* _Task directions_
Each entry that follows should be set down precisely, with its pictures removed.

=== Data supplied ===

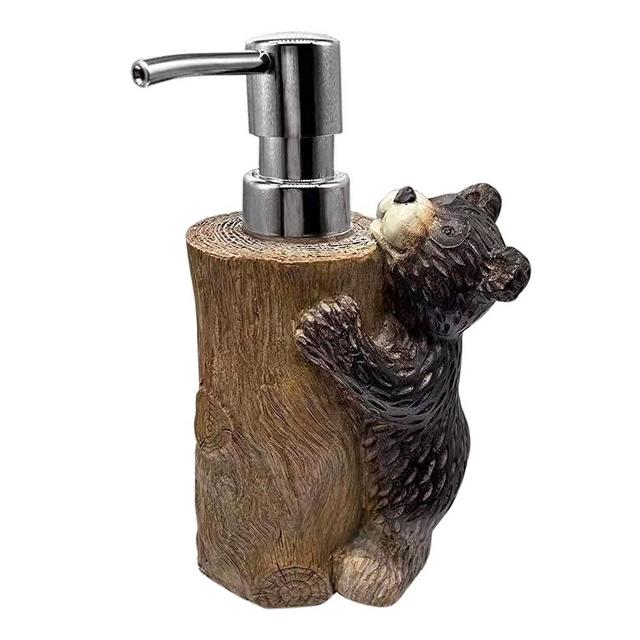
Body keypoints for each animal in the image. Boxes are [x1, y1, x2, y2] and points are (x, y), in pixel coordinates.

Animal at [295, 183, 530, 606]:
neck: (411, 318)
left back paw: (368, 571)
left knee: (396, 543)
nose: (406, 193)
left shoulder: (431, 368)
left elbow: (395, 387)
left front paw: (329, 326)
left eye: (449, 234)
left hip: (406, 505)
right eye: (445, 198)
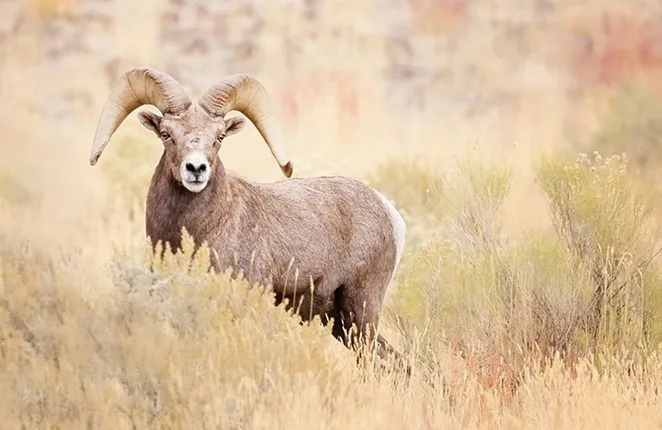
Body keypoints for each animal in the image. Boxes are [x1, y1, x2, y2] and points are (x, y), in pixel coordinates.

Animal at [89, 67, 408, 367]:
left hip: (360, 311)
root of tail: (390, 213)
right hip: (339, 322)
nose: (196, 169)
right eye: (167, 135)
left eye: (219, 137)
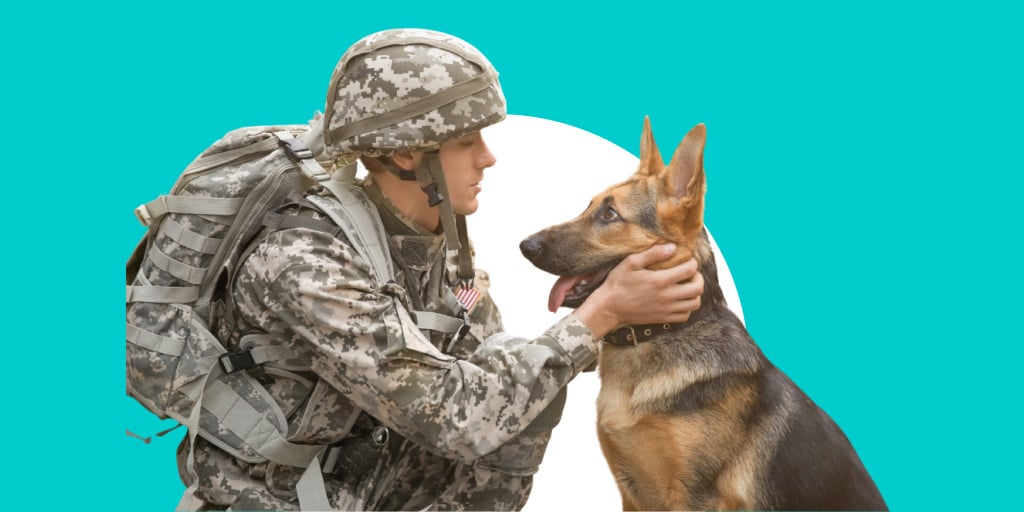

===

* _Response box_
Body keypoints for each animal in the image. Boxes are [x1, y1, x2, y2] and points are (x, y), in pixel coordinates.

Animal at [295, 183, 530, 606]:
neck: (411, 318)
left back paw: (368, 571)
left knee: (396, 543)
nose: (406, 193)
left shoulder: (431, 368)
left elbow: (395, 387)
left front paw: (329, 326)
left eye: (449, 234)
left hip: (406, 505)
right eye: (445, 198)
Body keypoints for each animal in the image. Boxes are [x1, y1, x2, y2] and points are (x, y), in pixel coordinates.

Animal at [89, 67, 408, 367]:
left hip: (360, 311)
root of tail: (390, 213)
right hip: (339, 322)
nose: (196, 169)
right eye: (167, 135)
left eye: (219, 137)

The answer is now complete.